**Exercise directions**.
In the kernel mailing-list thread below, put this sentence into Spanish: "Now SWP_SYNCHRONOUS_IO devices are also using swap cache."

Sorry, on second thought—consider a case where process A mmaps 100 MB and writes
to it to populate memory, then forks process B. If that 100 MB gets swapped out,
and A and B later swap it in separately for reading, with this change it seems
they would each get their own 100 MB copy (total 2 × 100 MB), whereas previously
they could share the same 100 MB?

Thanks
Barry

Re: [PATCH 04/19] mm, swap: always try to free swap cache for SWP_SYNCHRONOUS_IO devices

Posted by Kairui Song 3 months, 1 week ago

On Tue, Nov 4, 2025 at 4:27 PM Barry Song <21cnbao@gmail.com> wrote:
>
> On Tue, Nov 4, 2025 at 12:19 PM Barry Song <21cnbao@gmail.com> wrote:
> >
> > On Wed, Oct 29, 2025 at 11:59 PM Kairui Song <ryncsn@gmail.com> wrote:
> > >
> > > From: Kairui Song <kasong@tencent.com>
> > >
> > > Now SWP_SYNCHRONOUS_IO devices are also using swap cache. One side
> > > effect is that a folio may stay in swap cache for a longer time due to
> > > lazy freeing (vm_swap_full()). This can help save some CPU / IO if folios
> > > are being swapped out very frequently right after swapin, hence improving
> > > the performance. But the long pinning of swap slots also increases the
> > > fragmentation rate of the swap device significantly, and currently,
> > > all in-tree SWP_SYNCHRONOUS_IO devices are RAM disks, so it also
> > > causes the backing memory to be pinned, increasing the memory pressure.

**Data extract**.
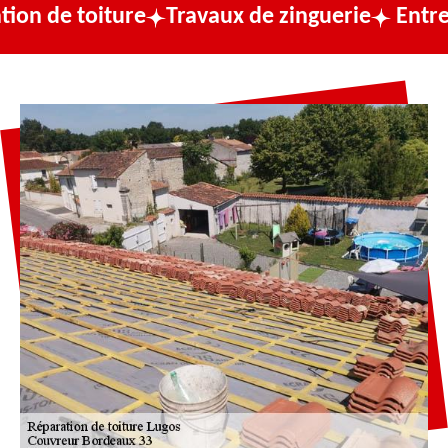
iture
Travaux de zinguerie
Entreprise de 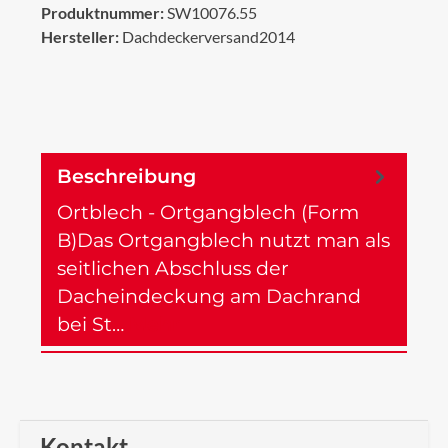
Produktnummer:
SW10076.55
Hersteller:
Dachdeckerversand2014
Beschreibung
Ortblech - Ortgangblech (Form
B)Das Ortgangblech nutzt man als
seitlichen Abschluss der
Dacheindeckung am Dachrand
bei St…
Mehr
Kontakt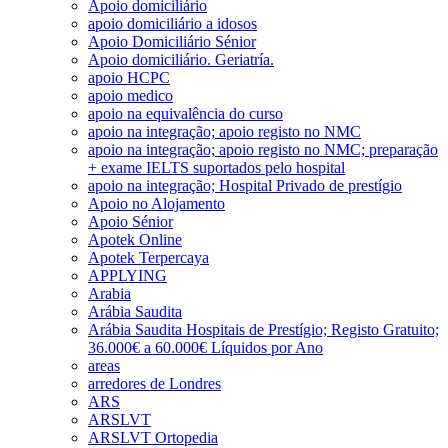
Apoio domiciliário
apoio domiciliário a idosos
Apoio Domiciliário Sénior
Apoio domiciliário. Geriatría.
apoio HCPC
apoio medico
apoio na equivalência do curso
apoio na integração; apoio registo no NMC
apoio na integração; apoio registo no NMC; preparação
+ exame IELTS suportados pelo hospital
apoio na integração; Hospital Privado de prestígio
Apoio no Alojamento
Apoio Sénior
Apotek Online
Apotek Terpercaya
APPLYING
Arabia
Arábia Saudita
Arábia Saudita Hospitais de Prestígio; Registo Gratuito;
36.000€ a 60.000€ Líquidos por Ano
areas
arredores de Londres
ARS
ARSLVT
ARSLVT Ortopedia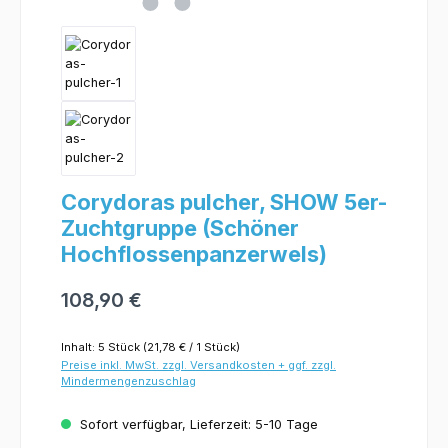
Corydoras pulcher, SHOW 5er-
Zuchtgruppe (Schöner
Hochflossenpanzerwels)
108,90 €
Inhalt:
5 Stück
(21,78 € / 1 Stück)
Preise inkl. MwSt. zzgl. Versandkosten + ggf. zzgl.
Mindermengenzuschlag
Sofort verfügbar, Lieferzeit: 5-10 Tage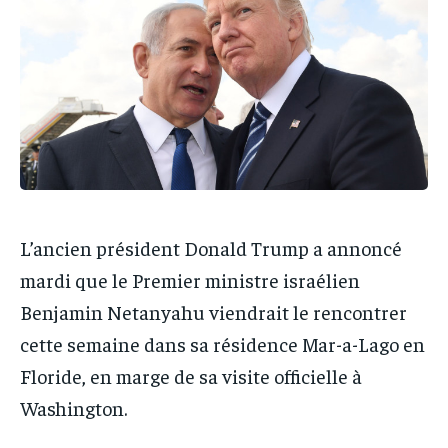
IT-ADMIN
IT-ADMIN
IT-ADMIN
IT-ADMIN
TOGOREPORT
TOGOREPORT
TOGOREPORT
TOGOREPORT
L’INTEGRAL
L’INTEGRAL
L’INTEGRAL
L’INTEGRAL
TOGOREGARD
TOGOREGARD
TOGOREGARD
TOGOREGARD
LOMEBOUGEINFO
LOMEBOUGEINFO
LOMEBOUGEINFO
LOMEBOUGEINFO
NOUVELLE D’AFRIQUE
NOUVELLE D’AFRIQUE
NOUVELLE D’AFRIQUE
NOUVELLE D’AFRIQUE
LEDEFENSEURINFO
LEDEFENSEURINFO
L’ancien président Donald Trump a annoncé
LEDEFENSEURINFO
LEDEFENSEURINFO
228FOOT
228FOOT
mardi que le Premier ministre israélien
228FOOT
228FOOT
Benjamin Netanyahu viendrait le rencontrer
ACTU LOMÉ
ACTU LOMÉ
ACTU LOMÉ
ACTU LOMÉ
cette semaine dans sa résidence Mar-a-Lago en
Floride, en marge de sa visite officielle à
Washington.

**Answer space**.
Ahora los dispositivos SWP_SYNCHRONOUS_IO también usan la caché de intercambio.